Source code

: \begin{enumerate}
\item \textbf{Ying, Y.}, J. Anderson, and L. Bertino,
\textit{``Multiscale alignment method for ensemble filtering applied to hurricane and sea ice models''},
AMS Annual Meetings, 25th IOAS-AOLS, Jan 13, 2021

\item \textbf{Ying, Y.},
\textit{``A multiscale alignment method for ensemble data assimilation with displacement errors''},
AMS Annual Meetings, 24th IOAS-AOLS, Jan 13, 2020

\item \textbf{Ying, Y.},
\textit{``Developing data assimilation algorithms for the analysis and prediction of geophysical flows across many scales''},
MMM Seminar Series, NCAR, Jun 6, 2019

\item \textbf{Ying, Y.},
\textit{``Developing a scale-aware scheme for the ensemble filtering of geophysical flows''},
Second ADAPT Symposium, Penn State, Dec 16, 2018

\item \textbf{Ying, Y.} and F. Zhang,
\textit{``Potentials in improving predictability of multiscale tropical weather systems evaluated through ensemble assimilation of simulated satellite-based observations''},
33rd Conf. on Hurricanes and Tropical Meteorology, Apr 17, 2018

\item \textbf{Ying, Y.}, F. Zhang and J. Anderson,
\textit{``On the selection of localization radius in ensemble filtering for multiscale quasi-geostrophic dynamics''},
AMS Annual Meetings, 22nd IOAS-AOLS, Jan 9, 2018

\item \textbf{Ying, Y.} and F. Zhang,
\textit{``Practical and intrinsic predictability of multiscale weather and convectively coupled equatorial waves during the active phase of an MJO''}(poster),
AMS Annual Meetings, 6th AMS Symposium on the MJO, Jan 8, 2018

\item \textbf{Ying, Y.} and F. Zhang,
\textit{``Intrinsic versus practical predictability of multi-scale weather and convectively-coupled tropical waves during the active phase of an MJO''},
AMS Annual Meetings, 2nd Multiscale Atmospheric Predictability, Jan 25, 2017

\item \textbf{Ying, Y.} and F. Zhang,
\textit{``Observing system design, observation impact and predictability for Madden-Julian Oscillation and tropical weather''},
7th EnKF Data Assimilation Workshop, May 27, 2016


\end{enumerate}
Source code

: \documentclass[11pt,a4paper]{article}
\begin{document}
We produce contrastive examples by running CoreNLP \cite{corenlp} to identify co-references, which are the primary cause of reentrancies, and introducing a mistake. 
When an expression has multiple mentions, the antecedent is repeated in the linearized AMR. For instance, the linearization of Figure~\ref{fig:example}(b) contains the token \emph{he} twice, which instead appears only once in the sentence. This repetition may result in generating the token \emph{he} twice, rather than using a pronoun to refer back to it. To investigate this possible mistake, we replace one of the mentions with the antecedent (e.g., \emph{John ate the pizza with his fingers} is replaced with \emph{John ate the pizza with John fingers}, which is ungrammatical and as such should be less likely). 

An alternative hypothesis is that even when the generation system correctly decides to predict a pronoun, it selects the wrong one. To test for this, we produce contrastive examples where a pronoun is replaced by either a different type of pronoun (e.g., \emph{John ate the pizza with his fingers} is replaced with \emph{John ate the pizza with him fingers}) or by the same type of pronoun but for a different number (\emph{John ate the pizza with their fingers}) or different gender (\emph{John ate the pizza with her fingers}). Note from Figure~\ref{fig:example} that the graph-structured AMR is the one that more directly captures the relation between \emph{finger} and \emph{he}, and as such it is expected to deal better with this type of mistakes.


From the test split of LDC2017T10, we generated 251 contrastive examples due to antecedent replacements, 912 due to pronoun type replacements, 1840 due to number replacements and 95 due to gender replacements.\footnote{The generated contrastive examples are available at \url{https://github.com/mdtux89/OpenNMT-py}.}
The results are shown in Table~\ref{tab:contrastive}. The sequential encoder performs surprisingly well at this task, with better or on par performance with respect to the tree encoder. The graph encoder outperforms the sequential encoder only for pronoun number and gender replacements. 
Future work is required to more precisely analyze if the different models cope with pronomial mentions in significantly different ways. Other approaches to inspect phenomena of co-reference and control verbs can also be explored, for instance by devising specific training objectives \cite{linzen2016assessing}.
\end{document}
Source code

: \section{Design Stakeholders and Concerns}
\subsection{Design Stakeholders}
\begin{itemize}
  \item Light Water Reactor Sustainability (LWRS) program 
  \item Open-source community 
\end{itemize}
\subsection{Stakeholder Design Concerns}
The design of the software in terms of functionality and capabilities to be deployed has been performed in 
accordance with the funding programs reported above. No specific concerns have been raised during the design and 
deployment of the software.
--
Aim of the task: Report the lines above that contain "flows".

Result of the task:
\textit{``Developing data assimilation algorithms for the analysis and prediction of geophysical flows across many scales''},
\textit{``Developing a scale-aware scheme for the ensemble filtering of geophysical flows''},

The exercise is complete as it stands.